Legion of the Damned
- 1993 mass market edition (paperback)
- Author: William C. Dietz
- Language: English
- Genre: Military science fiction
- Published: August 1, 1993 Ace Books
- Publication place: United States
- Media type: Print (Paperback)
- Pages: 352 pp (paperback edition)
- ISBN: 0-441-48040-3
- OCLC: 28450164
- Followed by: The Final Battle

= Legion of the Damned (novel) =

1993 novel by William C. Dietz

Legion of the Damned is a science fiction novel by William C. Dietz.

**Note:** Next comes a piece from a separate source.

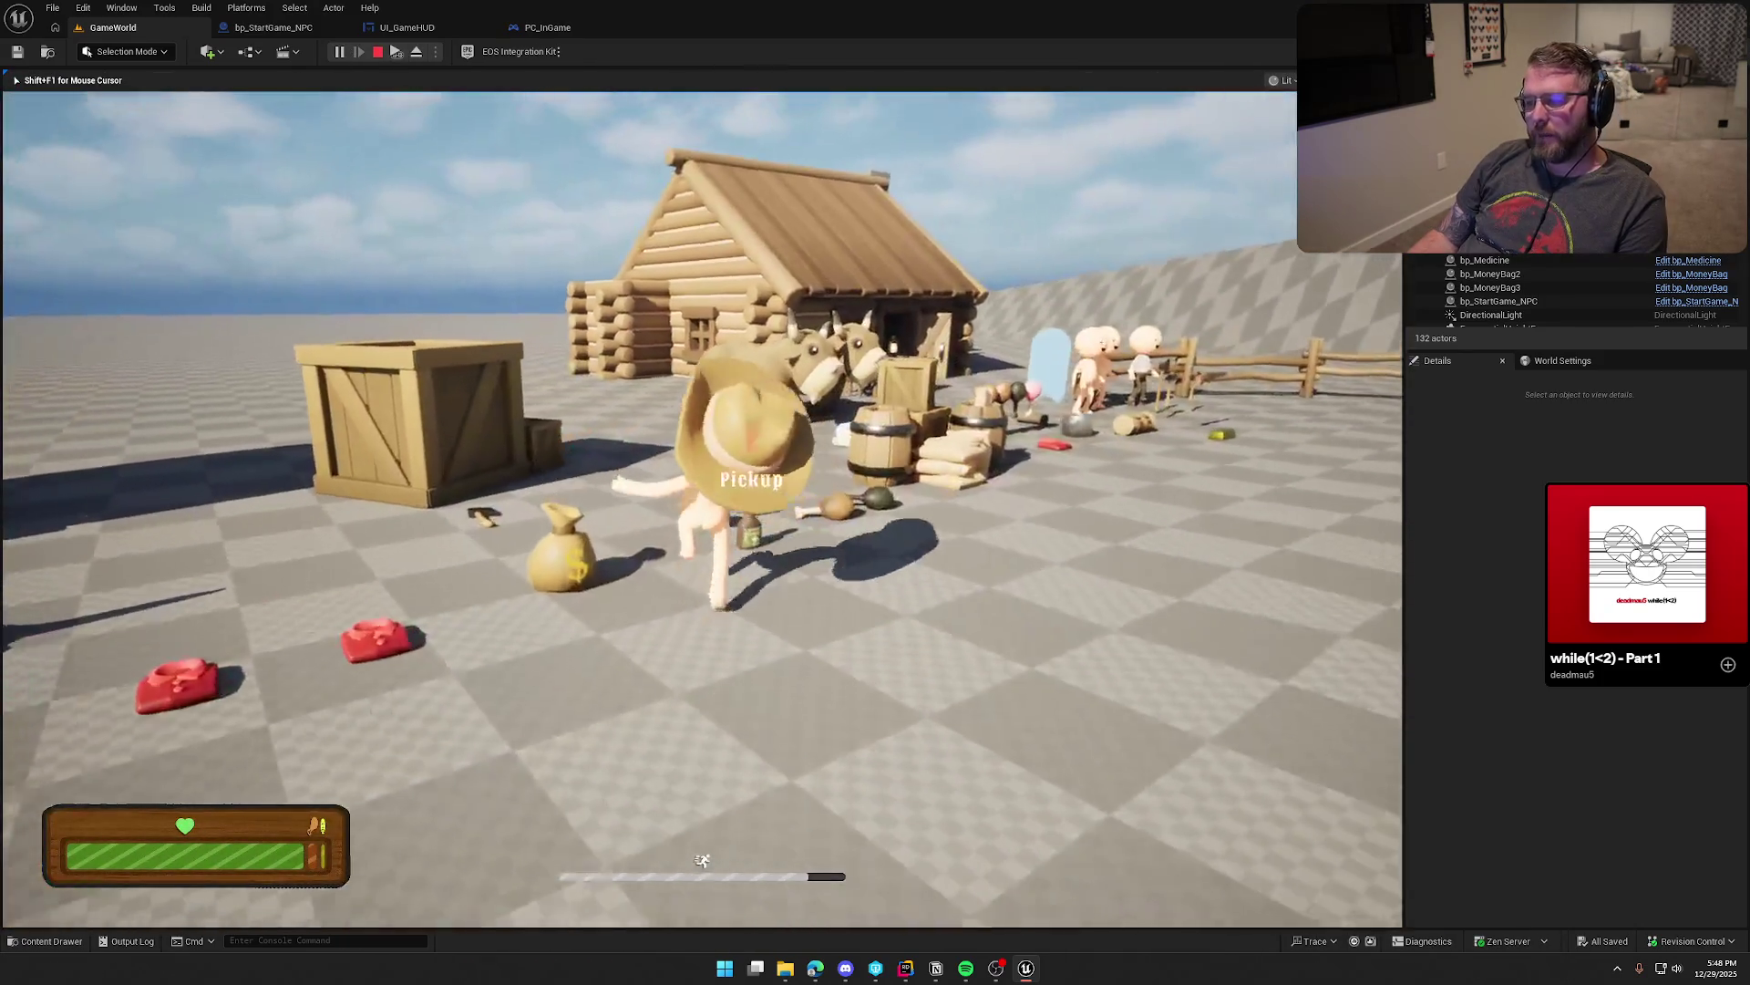
{"action": "key", "text": "w"}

It is the first entry in the Legion of the Damned series, initially published by Ace Books in 1993. Consisting of nine books, the final installment, A Fighting Chance, was released in 2011. Dietz later wrote a prequel trilogy: Andromeda's Fall (2012), Andromeda's Choice (2013), and Andromeda's War (2014).

==Plot summary==
In the far future, the Human Empire has been attacked by the alien Hudatha, and humanity's last hope lies with the Legion (the successor to the French Foreign Legion), a fighting force composed of humans and cyborgs.
When a patient is terminally ill, or a criminal receives the death penalty, they are able to avoid death by joining the Legion and becoming a cyborg.
These soldiers are described as the most elite fighting force in the Empire.

==Reception==
Sandra Scholes wrote of the storyline that, “Dietz sticks to what he is good at, the tactics, fight scenes and endless battles,” adding that he combines, “gritty and realistic life concepts with the guns and ammo that goes with them.” Publishers Weekly wrote that book is, “exciting and suspenseful … The humanity of the characters mixes well with the action to give this space drama real punch.”